I was at my aunt’s house eating dinner. People were sitting around enjoying their lasagna and talking about the last thing I wanted to hear: college.
“So Meaghan where do you want to go to school,” my Grandma said.
“What do you want to study,” my uncle said.
They looked completely baffled when I answered every question with an automatic ‘I don’t know.’
What I don’t understand is how I am supposed to know where I want to go to school and what I want to study; these choices dictate the way my life is going to end up. If I go study journalism at northwestern, then I suppose I have to be journalist. If I go into theater at DePaul then I guess I will probably become an out of work actress. These decisions are important ones, but I feel like I have no guidance.

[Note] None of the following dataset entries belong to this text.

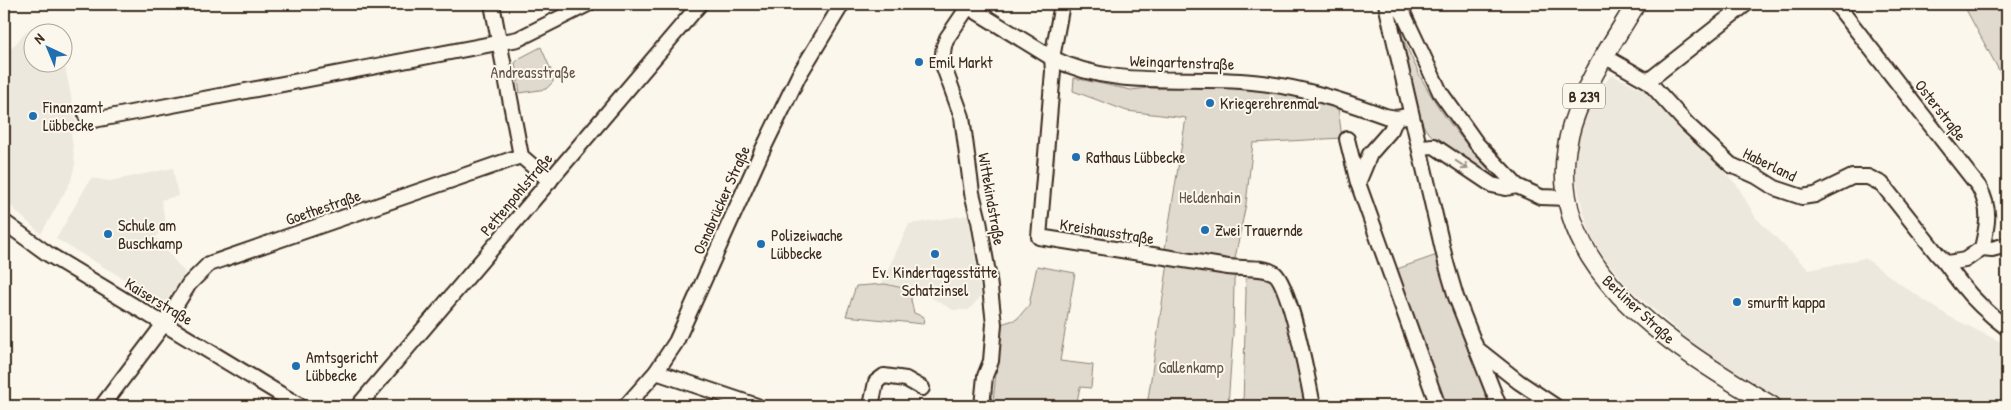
<svg xmlns="http://www.w3.org/2000/svg" width="2011" height="410" font-family="'Patrick Hand',sans-serif">
  <rect width="100%" height="100%" fill="#fbf7ec"/>
  <filter id="ink" filterUnits="userSpaceOnUse"><feTurbulence type="fractalNoise" baseFrequency=".02" numOctaves="2"/><feDisplacementMap in="SourceGraphic" scale="10" xChannelSelector="R" yChannelSelector="G"/><feConvolveMatrix kernelMatrix="1 2 1 2 8 2 1 2 1" color-interpolation-filters="sRGB"/></filter>
  <g filter="url(#ink)">
    <g fill="#ede8dd">
      <path d="M32,26L39,32H32V62H62L63,56L77,127L71,133L75,164L71,181L41,234L4,200V60L5,55Z"/>
      <path d="M1612,75L1645,90L1737,185L1756,218L1809,270L1865,258L1906,288L1950,317L2007,345V406H1791L1700,350L1629,288L1604,258L1591,236L1583,210L1574,172L1579,135L1593,96Z"/>
      <path d="M173,168L178,196L161,200L167,229L160,231L156,238L185,273L165,303L56,239L91,178L110,181Z"/>
      <path d="M969,215L981,296L969,310H953L932,298L925,291L882,283L909,224Z"/>
    </g>
    <g fill="#dfd9ce" stroke="#8d8276">
      <path d="M1963,4H2007V73L2001,74Z"/>
      <path d="M1395,19C1403,38 1411,57 1420,76C1441,116 1470,150 1501,183L1440,144L1425,129L1417,109Z"/>
      <path d="M541,47L553,75V82L546,89L520,93L515,63L520,58Z"/>
      <path d="M1074,78L1131,90L1175,85L1248,87L1297,94L1338,107L1342,138L1253,143L1246,204L1234,263L1164,255L1186,118L1127,111L1073,91Z"/>
      <path d="M1437,255L1447,295L1491,406H1442L1394,270Z"/>
      <path d="M1168,263L1273,277L1294,337L1308,406H1243L1246,291L1245,275L1237,273L1234,280L1233,334L1228,406H1147Z"/>
      <path d="M1037,266L1075,273L1060,361L1093,365L1091,388L1080,387L1076,406H1021L993,402L1001,324L1017,319L1029,305Z"/>
      <path d="M885,284L912,290L911,300L914,313L924,317L923,324L846,316L856,286Z"/>
    </g>
    <g fill="none" stroke-linecap="round" stroke-linejoin="round">
      <defs>
        <g id="minor">
          <path d="M492,4L521,156L550,181"/>
          <path d="M964,4L1052,58C1115,90 1185,75 1252,82C1298,86 1341,100 1385,116L1396,118L1411,115"/>
          <path d="M1062,4L1052,58L1053,71L1039,237L1228,267C1242,269 1262,266 1274,273C1290,282 1309,385 1313,406"/>
          <path d="M1386,4L1446,263L1456,297L1499,406"/>
          <path d="M1397,4L1404,15L1440,92L1477,144L1517,186L1541,197L1567,198"/>
          <path d="M1836,4L1979,187C1991,210 1988,223 1982,248L1965,260L1948,263"/>
          <path d="M968,7L947,38L944,46L942,62L962,117L972,193L979,221L989,279L994,324L991,361L985,376L982,406"/>
          <path d="M1604,56L1648,81L1687,124L1731,165L1756,176L1775,188L1802,197L1815,195L1852,177H1868L1882,184L1938,255C1948,264 1953,275 1962,285C1975,302 1990,315 2007,328"/>
          <path d="M1648,81L1746,4"/>
          <path d="M86,116L94,120L518,39L588,4"/>
          <path d="M1396,118L1391,130L1370,154L1358,183L1438,406"/>
          <path d="M1347,139L1358,183"/>
          <path d="M1420,147L1434,146L1492,185L1506,188L1517,186"/>
          <path d="M4,222L48,254L300,406"/>
          <path d="M1982,248L1992,249L2007,245"/>
          <path d="M1476,348L1519,382L1555,406"/>
          <path d="M656,372L757,406"/>
          <path d="M102,406L164,324L189,284L209,264L521,156"/>
          <path d="M358,406L700,4"/>
          <path d="M626,406L656,372L676,342L762,151L799,75L842,4"/>
          <path d="M871,406L876,382L884,376L906,379L922,388"/>
        </g>
        <path id="major" d="M1636,4C1613,42 1586,81 1572,125C1531,262 1673,347 1772,406"/>
      </defs>
      <use href="#minor" stroke="#3b2a1e" stroke-width="18"/>
      <use href="#major" stroke="#3b2a1e" stroke-width="21"/>
      <use href="#minor" stroke="#fbf7ec" stroke-width="14"/>
      <use href="#major" stroke="#fbf7ec" stroke-width="18"/>
    </g>
    <defs><path id="oneway-shaft" d="M-6 0H5M1.5-3L5.5 0L1.5 3" fill="none" stroke-width="1.6" stroke-linecap="round" stroke-linejoin="round" transform="scale(1.25)"/></defs>
    <use stroke="#9b9085" href="#oneway-shaft" transform="translate(1462 165) rotate(34)"/>
  </g>
  <g fill="#1f6fb2" stroke="#fbf7ec" stroke-width="2">
    <circle cx="919" cy="62" r="5"/>
    <circle cx="1210" cy="103" r="5"/>
    <circle cx="33" cy="116" r="5"/>
    <circle cx="1076" cy="157" r="5"/>
    <circle cx="1205" cy="230" r="5"/>
    <circle cx="108" cy="234" r="5"/>
    <circle cx="761" cy="244" r="5"/>
    <circle cx="935" cy="254" r="5"/>
    <circle cx="1737" cy="302" r="5"/>
    <circle cx="296" cy="366" r="5"/>
  </g>
  <g text-anchor="middle" dominant-baseline="central" stroke-width="4" stroke-linejoin="round" paint-order="stroke">
    <rect fill="#fbf7ec" stroke="#75685c" stroke-width="1" x="1563" y="83.5" width="42" height="25" rx="4"/>
    <g font-size="15" font-weight="bold" fill="#3b2a1e">
      <text x="1584" y="96">B 239</text>
    </g>
    <g font-size="16" fill="#3b2a1e" stroke="#fbf7ec" text-anchor="start">
      <text x="929" y="62">Emil Markt</text>
      <text x="1220" y="103">Kriegerehrenmal</text>
      <text x="43" y="107">Finanzamt<tspan x="43" dy="18">Lübbecke</tspan></text>
      <text x="1086" y="157">Rathaus Lübbecke</text>
      <text x="118" y="225">Schule am<tspan x="118" dy="18">Buschkamp</tspan></text>
      <text x="1215" y="230">Zwei Trauernde</text>
      <text x="771" y="235">Polizeiwache<tspan x="771" dy="18">Lübbecke</tspan></text>
      <text x="935" y="272" text-anchor="middle">Ev. Kindertagesstätte<tspan x="935" dy="18">Schatzinsel</tspan></text>
      <text x="1747" y="302">smurfit kappa</text>
      <text x="306" y="357">Amtsgericht<tspan x="306" dy="18">Lübbecke</tspan></text>
    </g>
    <g font-size="16" fill="#3b2a1e" stroke="#fbf7ec">
      <text transform="translate(1182 62) rotate(2)">Weingartenstraße</text>
      <text transform="translate(1941 110) rotate(52)">Osterstraße</text>
      <text transform="translate(1770 164) rotate(26)">Haberland</text>
      <text transform="translate(516 194) rotate(-50)">Pettenpohlstraße</text>
      <text transform="translate(992 199) rotate(80)">Wittekindstraße</text>
      <text transform="translate(721 200) rotate(-66)">Osnabrücker Straße</text>
      <text transform="translate(323 207) rotate(-19)">Goethestraße</text>
      <text transform="translate(1107 231) rotate(9)">Kreishausstraße</text>
      <text transform="translate(159 301) rotate(31)">Kaiserstraße</text>
      <text transform="translate(1639 309) rotate(43)">Berliner Straße</text>
    </g>
    <g font-size="16" fill="#64564a" stroke="#fbf7ec">
      <text x="533" y="72">Andreasstraße</text>
      <text x="1210" y="197">Heldenhain</text>
      <text x="1191" y="367">Gallenkamp</text>
    </g>
  </g>
  <rect width="2011" height="410" fill="none" stroke="#fbf7ec" stroke-width="20"/>
  <rect x="10" y="10" width="1991" height="390" fill="none" stroke="#3b2a1e" stroke-width="2" filter="url(#ink)"/>
  <g transform="translate(48 48) rotate(316)"><circle r="24" fill="#fbf7ec" stroke="#aea59a"/>
  <path d="M0-4L9 19L0 12L-9 19Z" fill="#1f6fb2"/>
  <text y="-8" font-size="14" font-weight="bold" text-anchor="middle" fill="#3b2a1e">N</text>
  </g>
</svg>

Speaking of guidance, Concord High guidance counselors suck. I have been guided no where. My guidance counselor (who shall remain nameless, but based on my last name you could figure it out) has taken it upon herself to take numerous days off. Coincidentally these are the days when I am supposed to have my meetings about college. I can picture her at home in her gross house slippers watching Maury, wasting the time I need to plan out the rest of my life.
Another thing that ‘busts my chops’ is why do colleges put so much emphases on well roundedness. I get straight a’s, but somehow that’s not good enough because I don’t choose to hit a ball around everyday after school. Due to the fact that I am not athletic, I somehow am not appealing to college even though I could offer a lot to the classroom experience. I would like to offer a nice and well thought out ‘f*** you’ to all of the admissions boards at every college ever, due to the fact that they are stressing me out too much.
Colleges make it almost impossible to be personable through the SAT scores, number grades, and 500 word essays that are usually the cheesiest things ever written. Maybe they should come up with a better way of getting to know someone. And I am not suggesting an uptight interview where people don’t feel free to be themselves.
Finally, I simply wish that the rest of my life wasn’t so dependent on the choices I make in the near future. It is too much pressure. In fact, at this very moment I have a migraine just thinking about it.